## [Saved entries]
-=-=-

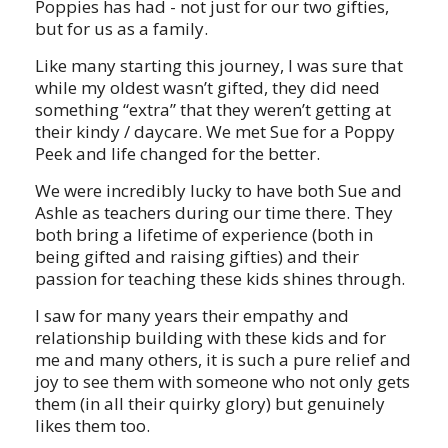
Poppies has had - not just for our two gifties,
but for us as a family.
Like many starting this journey, I was sure that
while my oldest wasn’t gifted, they did need
something “extra” that they weren’t getting at
their kindy / daycare. We met Sue for a Poppy
Peek and life changed for the better.
We were incredibly lucky to have both Sue and
Ashle as teachers during our time there. They
both bring a lifetime of experience (both in
being gifted and raising gifties) and their
passion for teaching these kids shines through.
I saw for many years their empathy and
relationship building with these kids and for
me and many others, it is such a pure relief and
joy to see them with someone who not only gets
them (in all their quirky glory) but genuinely
likes them too.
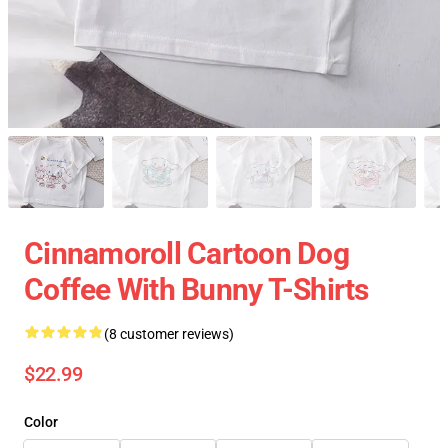
Cinnamoroll Cartoon Dog
Coffee With Bunny T-Shirts
(8 customer reviews)
$22.99
Color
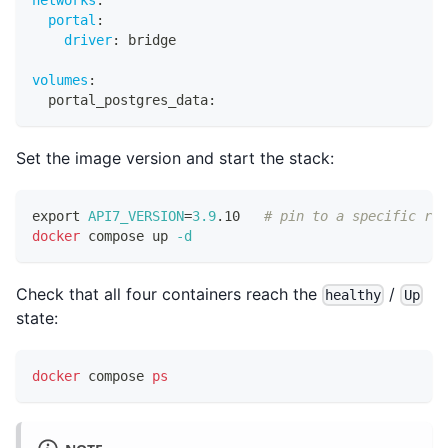
portal
:
driver
:
 bridge
volumes
:
  portal_postgres_data
:
Set the image version and start the stack:
export
API7_VERSION
=
3.9
.10   
# pin to a specific rel
docker
 compose up 
-d
Check that all four containers reach the
/
healthy
Up
state:
docker
 compose 
ps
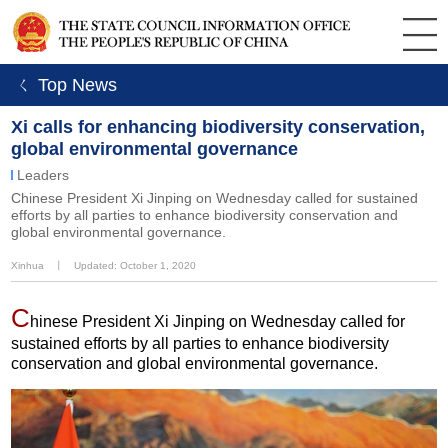
ㄑ Top News
Xi calls for enhancing biodiversity conservation,
global environmental governance
Leaders
Chinese President Xi Jinping on Wednesday called for sustained
efforts by all parties to enhance biodiversity conservation and
global environmental governance.
Xinhua
丨
Updated: October 1, 2020
C
hinese President Xi Jinping on Wednesday called for
sustained efforts by all parties to enhance biodiversity
conservation and global environmental governance.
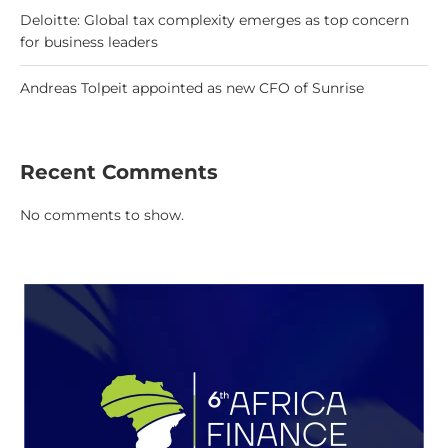
Deloitte: Global tax complexity emerges as top concern
for business leaders
Andreas Tolpeit appointed as new CFO of Sunrise
Recent Comments
No comments to show.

-=-=-

## [TO-DO ITEM]
Pull out every line above that holds the word "biodiversity".

## [ANSWER BOX]
Xi calls for enhancing biodiversity conservation,
efforts by all parties to enhance biodiversity conservation and
sustained efforts by all parties to enhance biodiversity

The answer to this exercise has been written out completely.